I numeri si comprendono se comparati con quelli degli altri Paesi. «In Usa, Svezia e Olanda, abbiamo tassi di occupazione complessivi compresi tra il 70% e il 72%, quello femminile si attesta attorno al 53%, mentre quello degli ultra55enni supera mediamente il 65%». Al basso tasso di occupazione si aggiunge una scarsissima crescita. «Il tasso di incremento della produttività, cioè dell’efficacia complessiva del sistema Paese, si è ridotto in termini di competitività, negli ultimi dieci anni, rispetto a Francia e Germania, di 10 punti». A gravare ulteriormente sulle spalle delle giovani generazioni, come è noto, l’ingente debito pubblico accumulato negli anni. «Che si smaltisce solamente aumentano il denominatore, il Pil.
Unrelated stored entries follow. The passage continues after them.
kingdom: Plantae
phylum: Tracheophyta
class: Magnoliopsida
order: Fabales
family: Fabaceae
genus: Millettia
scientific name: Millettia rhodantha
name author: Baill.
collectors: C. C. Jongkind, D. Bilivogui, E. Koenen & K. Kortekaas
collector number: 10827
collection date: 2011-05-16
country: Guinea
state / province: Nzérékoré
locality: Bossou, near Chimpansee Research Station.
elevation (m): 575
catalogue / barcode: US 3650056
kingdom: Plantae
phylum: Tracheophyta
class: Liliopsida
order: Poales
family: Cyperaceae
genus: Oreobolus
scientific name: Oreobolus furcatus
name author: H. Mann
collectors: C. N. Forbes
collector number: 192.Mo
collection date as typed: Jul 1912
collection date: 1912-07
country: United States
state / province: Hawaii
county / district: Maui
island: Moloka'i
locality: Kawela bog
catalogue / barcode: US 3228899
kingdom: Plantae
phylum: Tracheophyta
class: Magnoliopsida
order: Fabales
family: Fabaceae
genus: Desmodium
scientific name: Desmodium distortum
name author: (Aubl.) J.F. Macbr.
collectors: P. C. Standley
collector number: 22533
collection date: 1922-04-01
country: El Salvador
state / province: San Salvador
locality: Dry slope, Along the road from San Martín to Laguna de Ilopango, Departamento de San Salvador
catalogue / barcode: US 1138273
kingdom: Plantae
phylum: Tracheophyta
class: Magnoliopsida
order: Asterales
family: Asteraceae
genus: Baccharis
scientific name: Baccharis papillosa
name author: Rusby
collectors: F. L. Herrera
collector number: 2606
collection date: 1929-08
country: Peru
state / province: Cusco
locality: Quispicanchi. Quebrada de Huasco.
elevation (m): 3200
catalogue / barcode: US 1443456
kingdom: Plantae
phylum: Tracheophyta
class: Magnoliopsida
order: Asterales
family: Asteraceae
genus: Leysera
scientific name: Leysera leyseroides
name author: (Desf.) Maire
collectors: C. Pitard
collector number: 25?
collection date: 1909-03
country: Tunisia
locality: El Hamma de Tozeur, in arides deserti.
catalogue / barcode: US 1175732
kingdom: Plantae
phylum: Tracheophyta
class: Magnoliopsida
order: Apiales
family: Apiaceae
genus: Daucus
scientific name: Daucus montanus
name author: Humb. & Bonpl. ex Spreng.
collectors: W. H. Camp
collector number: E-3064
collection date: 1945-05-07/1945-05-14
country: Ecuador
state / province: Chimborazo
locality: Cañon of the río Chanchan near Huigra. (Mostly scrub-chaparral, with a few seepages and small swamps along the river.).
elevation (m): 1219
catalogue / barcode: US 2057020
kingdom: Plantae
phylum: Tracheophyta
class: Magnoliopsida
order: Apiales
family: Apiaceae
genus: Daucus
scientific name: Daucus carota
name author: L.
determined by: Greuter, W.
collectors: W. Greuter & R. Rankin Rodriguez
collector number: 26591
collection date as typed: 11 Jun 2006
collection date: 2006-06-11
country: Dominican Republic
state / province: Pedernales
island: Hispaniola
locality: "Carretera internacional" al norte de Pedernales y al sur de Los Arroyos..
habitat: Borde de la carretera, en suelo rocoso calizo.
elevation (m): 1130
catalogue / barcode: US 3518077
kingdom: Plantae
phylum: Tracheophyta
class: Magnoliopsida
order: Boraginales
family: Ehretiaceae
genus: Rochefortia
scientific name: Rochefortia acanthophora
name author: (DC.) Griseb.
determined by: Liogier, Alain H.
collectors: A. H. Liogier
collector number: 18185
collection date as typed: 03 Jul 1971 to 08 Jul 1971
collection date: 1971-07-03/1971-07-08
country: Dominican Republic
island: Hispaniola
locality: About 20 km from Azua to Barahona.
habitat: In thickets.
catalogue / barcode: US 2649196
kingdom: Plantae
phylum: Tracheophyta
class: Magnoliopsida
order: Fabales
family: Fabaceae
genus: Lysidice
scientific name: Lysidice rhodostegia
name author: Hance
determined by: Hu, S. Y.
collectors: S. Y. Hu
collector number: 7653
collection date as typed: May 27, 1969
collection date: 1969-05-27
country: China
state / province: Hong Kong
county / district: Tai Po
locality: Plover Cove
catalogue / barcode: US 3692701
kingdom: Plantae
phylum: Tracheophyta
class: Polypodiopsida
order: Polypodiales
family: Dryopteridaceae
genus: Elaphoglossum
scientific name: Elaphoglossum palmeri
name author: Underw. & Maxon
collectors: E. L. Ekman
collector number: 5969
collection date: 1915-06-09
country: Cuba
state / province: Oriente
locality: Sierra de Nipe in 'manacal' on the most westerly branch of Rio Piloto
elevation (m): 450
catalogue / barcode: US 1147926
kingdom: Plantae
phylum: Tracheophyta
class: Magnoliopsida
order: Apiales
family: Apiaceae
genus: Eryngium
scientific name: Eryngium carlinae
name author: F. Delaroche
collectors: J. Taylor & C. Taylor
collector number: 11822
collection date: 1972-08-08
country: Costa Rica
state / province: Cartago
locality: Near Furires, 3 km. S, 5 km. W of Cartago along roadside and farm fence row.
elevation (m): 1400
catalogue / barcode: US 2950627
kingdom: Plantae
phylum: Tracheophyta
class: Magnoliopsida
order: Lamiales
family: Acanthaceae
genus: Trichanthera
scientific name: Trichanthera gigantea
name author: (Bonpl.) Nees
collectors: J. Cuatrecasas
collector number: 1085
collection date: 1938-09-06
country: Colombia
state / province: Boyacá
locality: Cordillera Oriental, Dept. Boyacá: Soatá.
Che, del resto, semplificando gli schemi economici, può essere considerato una derivata del rapporto tra l’occupazione e la produttività». Questo, in sostanza, è tutto ciò che realmente deve temere un giovane. E i lavoratori anziani?

«L’unico aspetto realmente delicato è l’abolizione delle quote», spiega Brambilla. Cerchiamo di capire: oggi, fino al 31 dicembre 2012, è possibile andare in pensione raggiunta “quota 96”, ovvero con  60 anni di età e 36 di contributi. La riforma, invece, prevede un’anzianità contributiva minima di 42 anni; e, abolita l’anzianità dal 2018, per tutti un età minima di 66 anni. «In entrambi i casi, per chi pensava di andare i pensione con le quote, si verificherebbe una scalino non  accettabile. Non lo era quello di Maroni da 3 anni, figuriamoci se potrà essere accettato questo. Si tratta di un punto insostenibile, che riguarda 2 milioni e mezzo circa di persone e che dovrà essere tassativamente modificato».